• TRECHO DO TEXTO:
Conversando com a galera do Gamerview, descobri que o amigo Renato Moura Jr. levou três anos para platinar esse jogo! Enquanto eu já estava bem esgotado no primeiro final de semana em que tive a oportunidade de jogar antes do lançamento. Tudo pode ser explicado pela chatice que se torna ao tentar enfrentar um chefe, que para mim ainda é a parte mais gratificante do jogo, porém o caminho até ele pode ser realizado em apenas 20 minutos enquanto o grind exige sua dedicação por pelo menos uma hora. Não faz sentido essa matemática maluca, não é mesmo?
O legal e que pode ser usado como atrativo para quem desejar encarar esse tempo todo de matança dos mais diversos tipos de monstros – desde seres mitológicos aos fantásticos tolkinianos, passando por piratas e animais – é a possibilidade de customização do seu personagem. Talvez quebrando um pouco a expectativa quanto à representação visual na mudança de armas e acessórios, você terá uma grande gama de equipamentos para buscar, lootear e testar, além de usar a sua árvore de skills para seguir um caminho peculiar.

• REGISTROS EXTRAÍDOS:
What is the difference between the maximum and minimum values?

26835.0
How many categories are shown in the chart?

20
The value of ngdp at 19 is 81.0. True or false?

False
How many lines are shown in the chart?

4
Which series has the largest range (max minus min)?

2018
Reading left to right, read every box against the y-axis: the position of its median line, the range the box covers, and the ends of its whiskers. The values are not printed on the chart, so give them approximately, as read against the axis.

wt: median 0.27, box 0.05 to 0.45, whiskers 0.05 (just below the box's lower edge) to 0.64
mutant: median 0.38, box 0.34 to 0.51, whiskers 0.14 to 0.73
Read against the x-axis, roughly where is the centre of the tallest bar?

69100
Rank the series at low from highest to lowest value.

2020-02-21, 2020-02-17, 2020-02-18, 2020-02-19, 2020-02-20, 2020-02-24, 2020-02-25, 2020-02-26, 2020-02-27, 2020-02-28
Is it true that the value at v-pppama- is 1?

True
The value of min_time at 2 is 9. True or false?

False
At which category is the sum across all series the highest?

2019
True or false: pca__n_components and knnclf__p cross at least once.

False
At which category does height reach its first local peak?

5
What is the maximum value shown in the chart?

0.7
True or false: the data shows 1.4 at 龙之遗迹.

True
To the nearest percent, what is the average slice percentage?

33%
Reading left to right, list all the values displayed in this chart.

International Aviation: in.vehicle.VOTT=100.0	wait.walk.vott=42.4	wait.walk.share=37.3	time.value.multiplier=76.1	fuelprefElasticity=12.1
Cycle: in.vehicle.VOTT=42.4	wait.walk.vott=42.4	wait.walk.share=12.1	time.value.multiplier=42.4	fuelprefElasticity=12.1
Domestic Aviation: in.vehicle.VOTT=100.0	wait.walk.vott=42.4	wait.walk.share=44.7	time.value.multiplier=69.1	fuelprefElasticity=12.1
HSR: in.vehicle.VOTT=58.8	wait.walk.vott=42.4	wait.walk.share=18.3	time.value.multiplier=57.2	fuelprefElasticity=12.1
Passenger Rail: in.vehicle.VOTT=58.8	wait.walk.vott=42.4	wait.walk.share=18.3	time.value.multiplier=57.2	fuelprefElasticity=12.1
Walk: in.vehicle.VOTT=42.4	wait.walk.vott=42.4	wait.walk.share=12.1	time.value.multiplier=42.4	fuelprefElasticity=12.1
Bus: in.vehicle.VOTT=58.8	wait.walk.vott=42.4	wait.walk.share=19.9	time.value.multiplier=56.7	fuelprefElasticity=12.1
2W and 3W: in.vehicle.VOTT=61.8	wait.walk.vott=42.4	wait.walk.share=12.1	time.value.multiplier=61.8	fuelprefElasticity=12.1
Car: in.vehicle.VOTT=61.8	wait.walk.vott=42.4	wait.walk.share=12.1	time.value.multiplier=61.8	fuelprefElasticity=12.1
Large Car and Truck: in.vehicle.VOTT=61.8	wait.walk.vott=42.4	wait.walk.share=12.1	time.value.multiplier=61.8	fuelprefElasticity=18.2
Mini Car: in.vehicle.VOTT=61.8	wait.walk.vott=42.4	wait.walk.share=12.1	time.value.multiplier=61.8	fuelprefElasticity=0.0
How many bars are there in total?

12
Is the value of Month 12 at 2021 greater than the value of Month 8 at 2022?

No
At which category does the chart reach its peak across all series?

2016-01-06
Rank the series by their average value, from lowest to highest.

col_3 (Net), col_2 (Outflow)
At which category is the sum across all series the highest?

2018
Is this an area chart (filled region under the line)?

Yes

• O QUE FAZER:
**1.** Explique, em uma a três frases, por que o trecho diz que enfrentar um chefe se torna chato.
**2.** Transcreva a passagem do trecho que começa com "Conversando com a" e segue até "não é mesmo?".
**3.** Responda às perguntas a seguir com base no trecho.
(a) Quanto tempo Renato Moura Jr. levou para platinar o jogo?
(b) Que parte do jogo o autor considera a mais gratificante?
(c) Que possibilidade o trecho aponta como atrativo para quem quiser encarar todo esse tempo de matança de monstros?
Os registros são um material à parte, independente do trecho.

• RESPOSTAS POR TAREFA:
**1.** O caminho até o chefe pode ser feito em apenas 20 minutos, mas o grind exige dedicação de pelo menos uma hora. O autor considera essa conta sem sentido.

**2.**
Conversando com a galera do Gamerview, descobri que o amigo Renato Moura Jr. levou três anos para platinar esse jogo! Enquanto eu já estava bem esgotado no primeiro final de semana em que tive a oportunidade de jogar antes do lançamento. Tudo pode ser explicado pela chatice que se torna ao tentar enfrentar um chefe, que para mim ainda é a parte mais gratificante do jogo, porém o caminho até ele pode ser realizado em apenas 20 minutos enquanto o grind exige sua dedicação por pelo menos uma hora. Não faz sentido essa matemática maluca, não é mesmo?

**3.**
(a) Três anos.
(b) Enfrentar um chefe.
(c) A customização do personagem.